PROVIDED TEXT -
Factors in Lost Training Days for HorsesBy Kentucky Equine Research Staff · July 14, 2014
Some horses seem to lose a lot of training days to injuries, while others almost never need time off to heal. In between these extremes are the majority of horses that have an occasional injury or lameness but do not need to be taken out of work on a regular basis. Is the difference due to something about how these horses are conformed, or ridden, or fed, or is some other factor involved?
At the Swedish University of Agricultural Sciences, scientists led by professor and veterinarian Agneta Egenvall conducted research to uncover answers to this question. They examined the records of elite show jumpers to see why horses missed training days. The records pertained to horses in the Netherlands, Sweden, Switzerland, and the United Kingdom. Results showed that a combination of several factors usually made the difference in whether horses suffered injuries and how long it took them to recover and return to training.
- Among the 263 horses in the study, 126 missed a total of 2,357 days out of 39,028 cumulative days they should have been actively training. Orthopedic injuries were responsible for more than 75% of the missed training days.
- If a horse had suffered a previous orthopedic injury and then was reinjured, it took about twice as long to get that horse back into training compared to a horse recovering from an initial injury.

EXTRACTED INFORMATION -
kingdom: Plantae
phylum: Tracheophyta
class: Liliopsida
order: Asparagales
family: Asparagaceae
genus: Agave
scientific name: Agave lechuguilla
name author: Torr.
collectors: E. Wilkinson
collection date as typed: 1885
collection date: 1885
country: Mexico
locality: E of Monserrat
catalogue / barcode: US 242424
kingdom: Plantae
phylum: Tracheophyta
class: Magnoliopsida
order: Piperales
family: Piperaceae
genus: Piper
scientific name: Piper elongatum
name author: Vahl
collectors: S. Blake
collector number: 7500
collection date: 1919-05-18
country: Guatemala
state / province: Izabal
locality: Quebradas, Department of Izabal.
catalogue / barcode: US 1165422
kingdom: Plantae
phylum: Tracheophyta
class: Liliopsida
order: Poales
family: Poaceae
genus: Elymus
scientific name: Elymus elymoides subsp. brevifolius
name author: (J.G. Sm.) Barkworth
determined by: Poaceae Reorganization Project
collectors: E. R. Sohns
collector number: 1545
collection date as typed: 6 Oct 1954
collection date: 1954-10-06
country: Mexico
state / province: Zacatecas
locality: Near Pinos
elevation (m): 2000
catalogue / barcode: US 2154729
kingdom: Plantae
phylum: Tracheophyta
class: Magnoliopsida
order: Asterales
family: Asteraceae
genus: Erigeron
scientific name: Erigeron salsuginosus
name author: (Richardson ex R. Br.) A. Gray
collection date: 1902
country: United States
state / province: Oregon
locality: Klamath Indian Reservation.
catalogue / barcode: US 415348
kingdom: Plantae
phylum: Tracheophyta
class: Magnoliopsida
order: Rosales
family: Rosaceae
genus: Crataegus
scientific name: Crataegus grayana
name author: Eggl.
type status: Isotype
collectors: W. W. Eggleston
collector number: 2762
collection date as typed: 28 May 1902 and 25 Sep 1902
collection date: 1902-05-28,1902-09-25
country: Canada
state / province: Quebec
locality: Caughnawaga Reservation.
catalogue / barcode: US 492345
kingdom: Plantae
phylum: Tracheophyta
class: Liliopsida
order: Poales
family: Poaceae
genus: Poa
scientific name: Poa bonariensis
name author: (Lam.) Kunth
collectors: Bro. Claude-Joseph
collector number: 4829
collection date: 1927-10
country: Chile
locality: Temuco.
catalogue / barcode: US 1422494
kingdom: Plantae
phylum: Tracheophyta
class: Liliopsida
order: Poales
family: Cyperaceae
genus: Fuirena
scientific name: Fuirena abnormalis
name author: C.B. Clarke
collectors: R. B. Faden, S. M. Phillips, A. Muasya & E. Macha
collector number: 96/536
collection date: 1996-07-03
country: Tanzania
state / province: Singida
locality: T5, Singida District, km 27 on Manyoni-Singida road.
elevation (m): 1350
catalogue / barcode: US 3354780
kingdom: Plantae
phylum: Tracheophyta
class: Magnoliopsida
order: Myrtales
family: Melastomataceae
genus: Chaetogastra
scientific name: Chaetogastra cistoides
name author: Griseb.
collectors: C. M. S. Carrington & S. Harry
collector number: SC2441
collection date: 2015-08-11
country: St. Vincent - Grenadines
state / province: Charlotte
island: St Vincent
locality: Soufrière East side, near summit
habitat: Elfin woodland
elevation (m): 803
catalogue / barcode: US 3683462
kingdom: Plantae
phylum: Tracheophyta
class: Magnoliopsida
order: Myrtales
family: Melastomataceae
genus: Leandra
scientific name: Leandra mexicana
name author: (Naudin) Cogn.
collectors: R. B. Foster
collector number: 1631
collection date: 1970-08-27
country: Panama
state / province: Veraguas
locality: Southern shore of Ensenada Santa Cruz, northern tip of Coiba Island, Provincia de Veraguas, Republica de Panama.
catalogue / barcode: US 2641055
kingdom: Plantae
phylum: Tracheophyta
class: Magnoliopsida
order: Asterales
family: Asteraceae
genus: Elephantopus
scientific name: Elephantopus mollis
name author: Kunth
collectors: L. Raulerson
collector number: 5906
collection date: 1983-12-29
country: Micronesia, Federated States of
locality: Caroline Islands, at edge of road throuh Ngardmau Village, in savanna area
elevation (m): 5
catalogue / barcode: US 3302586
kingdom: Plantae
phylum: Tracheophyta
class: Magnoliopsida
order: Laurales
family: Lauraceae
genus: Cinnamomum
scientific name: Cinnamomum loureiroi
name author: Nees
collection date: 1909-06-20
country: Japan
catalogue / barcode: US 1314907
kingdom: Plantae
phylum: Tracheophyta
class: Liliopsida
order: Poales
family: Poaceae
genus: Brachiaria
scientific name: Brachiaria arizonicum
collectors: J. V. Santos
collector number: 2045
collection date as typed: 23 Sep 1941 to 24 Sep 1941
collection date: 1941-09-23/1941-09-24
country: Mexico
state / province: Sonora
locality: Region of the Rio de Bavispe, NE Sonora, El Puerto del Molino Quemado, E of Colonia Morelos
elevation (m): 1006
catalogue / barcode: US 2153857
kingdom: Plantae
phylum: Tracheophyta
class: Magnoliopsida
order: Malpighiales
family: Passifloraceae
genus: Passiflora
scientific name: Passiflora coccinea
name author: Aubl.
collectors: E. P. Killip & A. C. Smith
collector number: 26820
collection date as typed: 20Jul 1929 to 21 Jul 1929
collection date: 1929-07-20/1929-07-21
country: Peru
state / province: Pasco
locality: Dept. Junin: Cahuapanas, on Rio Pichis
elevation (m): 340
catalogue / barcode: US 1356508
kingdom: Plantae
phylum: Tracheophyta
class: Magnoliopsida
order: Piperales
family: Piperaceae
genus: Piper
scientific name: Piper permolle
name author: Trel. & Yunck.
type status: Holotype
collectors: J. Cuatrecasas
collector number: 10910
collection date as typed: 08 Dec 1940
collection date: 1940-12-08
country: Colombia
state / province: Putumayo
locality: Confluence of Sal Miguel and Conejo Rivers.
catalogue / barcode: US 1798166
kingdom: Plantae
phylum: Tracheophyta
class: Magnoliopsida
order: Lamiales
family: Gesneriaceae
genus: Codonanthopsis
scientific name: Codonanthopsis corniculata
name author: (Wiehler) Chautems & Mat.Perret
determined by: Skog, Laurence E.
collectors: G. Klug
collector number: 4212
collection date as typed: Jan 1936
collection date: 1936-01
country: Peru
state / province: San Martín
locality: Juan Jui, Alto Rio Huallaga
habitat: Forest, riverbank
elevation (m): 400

LIST OF TASKS -
• 1. List every country where the horses in the study of the lost-training-days article were located.
• 2. Carry on the article about horses' lost training days from its last sentence.
The data that come after the article on horses' lost training days are separate material.

RESULTS BY TASK -
• 1. The Netherlands, Sweden, Switzerland, and the United Kingdom

• 2.
- Horses that always did the same type of work in the same location were more likely to be injured than horses that had a varied work program encompassing different locations and activities.
- There was little correlation between level of work and days off because of injury.
- There was some evidence that hard-working horses that suffered injuries might not have had sufficient training to be performing at that level.
- Horses in the U.K. had the fewest days off training. According to Egenvall, this difference could be related to cultural differences in deciding when a horse needed a training break, or might relate to the success of different management styles in preventing injuries.
The research suggests that varying workouts, thereby stressing different sets of muscles, might help in keeping horses injury-free. Giving injured horses sufficient time to heal is also a good management plan to avoid a longer time out of training because of a recurrence.